When I decided to write a book set at summer camp, there was one element I knew I had to include: a camp romance.

I went to an all-girls sleep-away camp for ten years, six as a camper and four as a counselor. Those three weeks each summer were some of the most carefree, side-splittingly funny, and exciting of my whole year, as evidenced by the fact that I started packing eight weeks before camp started (à la Field of Dreams, I thought “if I build it, it will come”).

A big part of the exhilaration my friends and I felt returning to camp each year was the promise of camp crushes. A boys’ camp preceded our girls’ camp, and a handful of male counselors would stay on in two capacities: 1) as manual laborers and 2) as the objects of affection of one hundred girls aged 8 to 19. (Talk about an ego trip.) We called them “Buzzards,” and despite the unpleasantness of that nickname, we crushed on them hard.

I still remember lying on my top bunk at Rest Hour and imagining the end-of-the-world scenario that would bring my 11-year-old self and a Buzzard named Cole together on a tropical deserted island. I thought he looked like Tom Cruise (pre-couch-jumping crazy, of course). There was a lot of hazy light and slow motion in this daydream. (Note: He was at least ten years older than me and oblivious to my existence.)

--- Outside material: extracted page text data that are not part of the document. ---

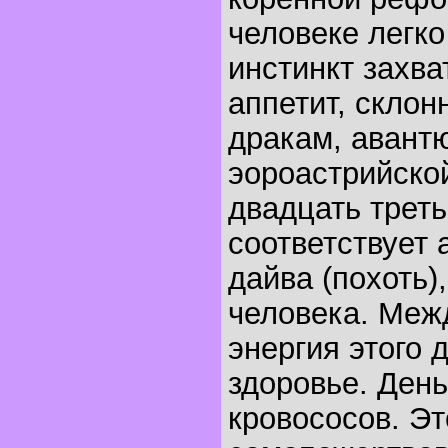
человеке легк
инстинкт захва
аппетит, склон
дракам, авант
эороастрийско
двадцать трет
соответствует 
дайва (похоть
человека. Меж
энергия этого 
здоровье. День
кровососов. Эт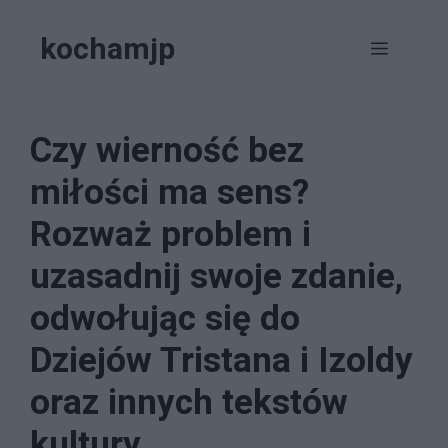
Przejdź
kochamjp
do
Menu
treści
Czy wierność bez
miłości ma sens?
Rozważ problem i
uzasadnij swoje zdanie,
odwołując się do
Dziejów Tristana i Izoldy
oraz innych tekstów
kultury.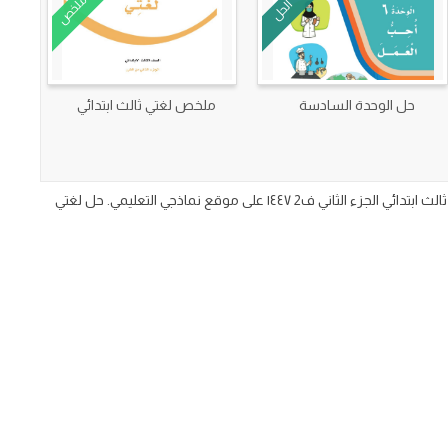
ملخص
الحل
حل الوحدة السادسة
ملخص لغتي ثالث ابتدائي
حل الوحدة الثامنة البحار والمحيطات مادة لغتي للصف الثالث الابتدائي الفصل الدراسي الثاني ف٢ حلول اسئلة دروس الوحده الثامنة البحار والمحيطات لغتي ثالث ابتدائي الجزء الثاني ف2 ١٤٤٧ على موقع نماذجي التعليمي. حل لغتي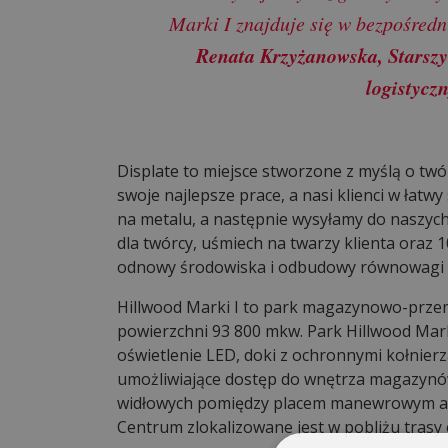
Marki I znajduje się w bezpośredn
Renata Krzyżanowska, Starszy
logistycz
Displate to miejsce stworzone z myślą o twór
swoje najlepsze prace, a nasi klienci w łatw
na metalu, a następnie wysyłamy do naszych
dla twórcy, uśmiech na twarzy klienta oraz 
odnowy środowiska i odbudowy równowagi e
Hillwood Marki I to park magazynowo-przem
powierzchni 93 800 mkw. Park Hillwood Mar
oświetlenie LED, doki z ochronnymi kołnier
umożliwiające dostęp do wnętrza magazyn
widłowych pomiędzy placem manewrowym a m
Centrum zlokalizowane jest w pobliżu trasy 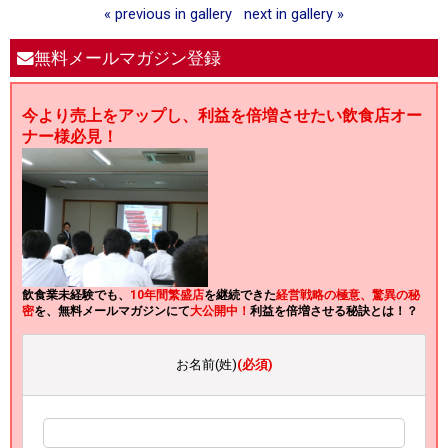
« previous in gallery
next in gallery »
無料メールマガジン登録
今より売上をアップし、利益を倍増させたい飲食店オー
ナー様必見！
飲食業未経験でも、
10年間繁盛店
を継続できた
経営戦略の極意、驚異の秘
密
を、無料メールマガジンにて
大公開中！
利益を倍増させる秘訣とは！？
お名前(姓)
(必須)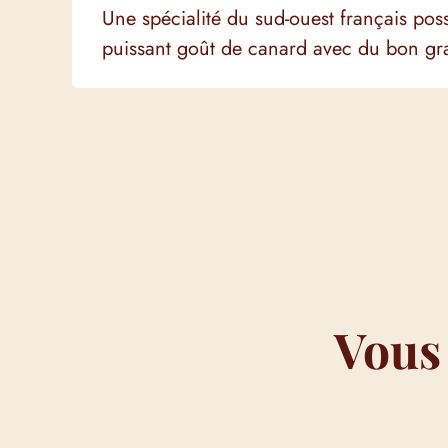
Une spécialité du sud-ouest français pos
puissant goût de canard avec du bon gr
Vous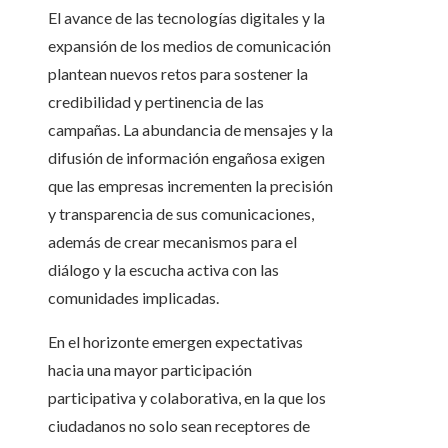
El avance de las tecnologías digitales y la
expansión de los medios de comunicación
plantean nuevos retos para sostener la
credibilidad y pertinencia de las
campañas. La abundancia de mensajes y la
difusión de información engañosa exigen
que las empresas incrementen la precisión
y transparencia de sus comunicaciones,
además de crear mecanismos para el
diálogo y la escucha activa con las
comunidades implicadas.
En el horizonte emergen expectativas
hacia una mayor participación
participativa y colaborativa, en la que los
ciudadanos no solo sean receptores de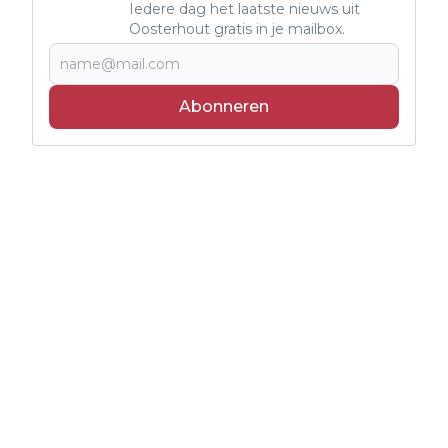
Iedere dag het laatste nieuws uit
Oosterhout gratis in je mailbox.
Abonneren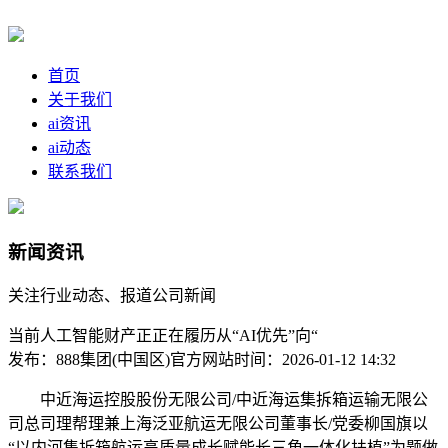
首页
关于我们
ai资讯
ai动态
联系我们
新闻资讯
关注行业动态、报道公司新闻
当前人工智能财产正正在履历从“AI优先”向“
发布：888集团(中国区)官方网站
时间：2026-01-12 14:32
中近海运控股股份无限公司/中近海运集拆箱运输无限公
司总司理帮理兼上海泛亚航运无限公司董事长/党委柳国旗以
“以内河集拆箱航运高质量成长赋能长三角一体化扶植”为题做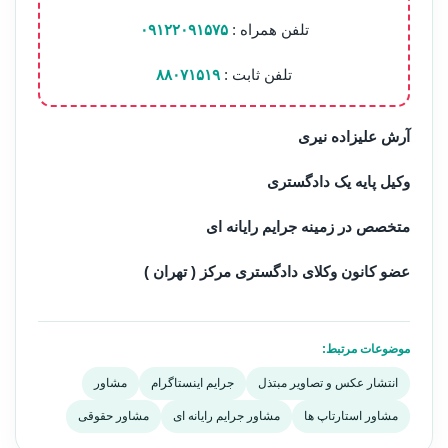
تلفن همراه :
۰۹۱۲۲۰۹۱۵۷۵
تلفن ثابت :
۸۸۰۷۱۵۱۹
آرش علیزاده نیری
وکیل پایه یک دادگستری
متخصص در زمینه جرایم رایانه ای
عضو کانون وکلای دادگستری مرکز ( تهران )
موضوعات مرتبط:
انتشار عکس و تصاویر مبتذل
جرایم اینستاگرام
مشاور
مشاور استارتاپ ها
مشاور جرایم رایانه ای
مشاور حقوقی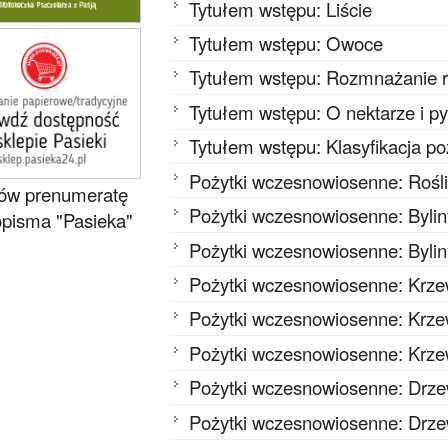
Tytułem wstępu: Liście
Tytułem wstępu: Owoce
Tytułem wstępu: Rozmnażanie r
Tytułem wstępu: O nektarze i py
Tytułem wstępu: Klasyfikacja p
Pożytki wczesnowiosenne: Roślin
w prenumeratę
Pożytki wczesnowiosenne: Bylin
pisma "Pasieka"
Pożytki wczesnowiosenne: Byli
Pożytki wczesnowiosenne: Krze
Pożytki wczesnowiosenne: Krze
Pożytki wczesnowiosenne: Krz
Pożytki wczesnowiosenne: Drze
Pożytki wczesnowiosenne: Drz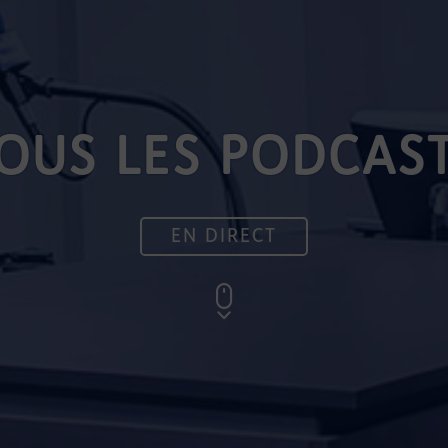
OUS LES PODCAS
EN DIRECT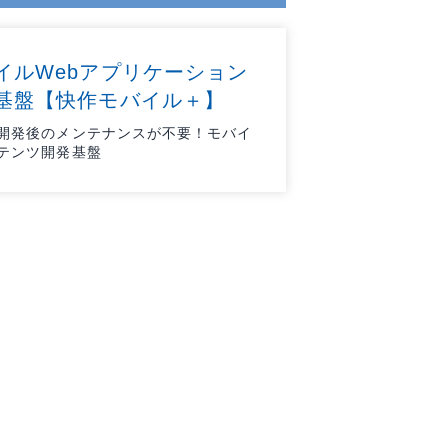
イルWebアプリケーション
基盤【快作モバイル＋】
開発後のメンテナンスが不要！モバイ
テンツ開発基盤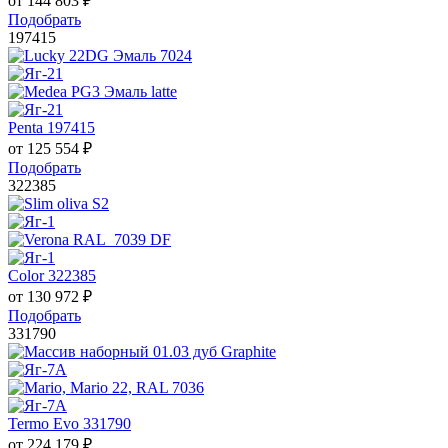
от
144 803
₽
Подобрать
197415
Penta 197415
от
125 554
₽
Подобрать
322385
Color 322385
от
130 972
₽
Подобрать
331790
Termo Evo 331790
от
224 179
₽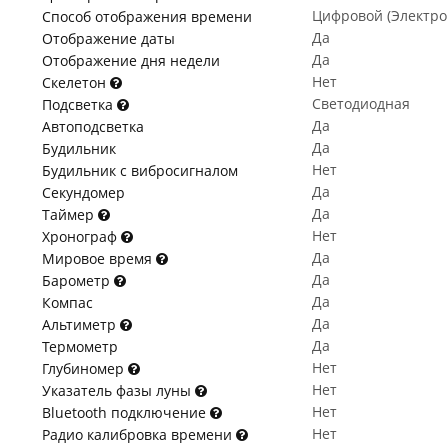
Цифровой (Электр
Способ отображения времени
Да
Отображение даты
Да
Отображение дня недели
Нет
Скелетон
Светодиодная
Подсветка
Да
Автоподсветка
Да
Будильник
Нет
Будильник с вибросигналом
Да
Секундомер
Да
Таймер
Нет
Хронограф
Да
Мировое время
Да
Барометр
Да
Компас
Да
Альтиметр
Да
Термометр
Нет
Глубиномер
Нет
Указатель фазы луны
Нет
Bluetooth подключение
Нет
Радио калибровка времени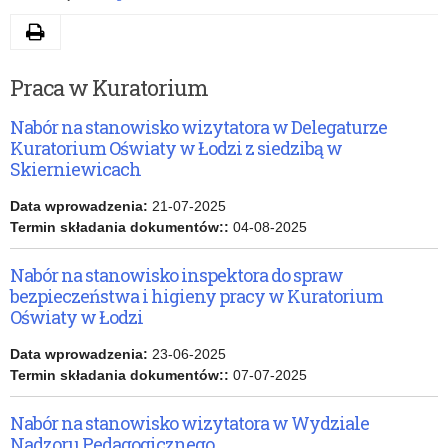
Drukuj
Praca w Kuratorium
Nabór na stanowisko wizytatora w Delegaturze
Kuratorium Oświaty w Łodzi z siedzibą w
Skierniewicach
Data wprowadzenia:
21-07-2025
Termin składania dokumentów::
04-08-2025
Nabór na stanowisko inspektora do spraw
bezpieczeństwa i higieny pracy w Kuratorium
Oświaty w Łodzi
Data wprowadzenia:
23-06-2025
Termin składania dokumentów::
07-07-2025
Nabór na stanowisko wizytatora w Wydziale
Nadzoru Pedagogicznego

In THE LOST SUMMER, my character Helena has a serious crush on an older male counselor named Ransome. (No, it’s not a coincidence that his name rhymes with “handsome” and looks an awful lot like “ransom.”) She compares the counselors from the boys’ camp across the lake to the guys she knows in her everyday life back at home: “They were like a lost tribe of boys who were much cooler, much hotter, and much more elusive than the ones who roamed the real world.”

What is it about camp guys? Is it the tan? The idyllic setting? The intoxicating scent of Gold Bond? Or just the novelty of boys you don’t see every day in Chem class?

I thought a lot about what makes camp romances special as I wrote about the budding relationship between Helena and Ransome, and I came to the conclusion it’s the heady combination of freedom and safety that camp brings. Where else are you able to walk the tightrope between childhood and adulthood with such a safety net? Of course, as Helena learns, you can still fall, but there’s a wide net of love and acceptance to catch you.

If you loved camp (and camp crushes) the way I did, or if you’re just curious what the whole camp hullabaloo is about, then I hope you’ll enjoy THE LOST SUMMER. I certainly enjoyed writing it.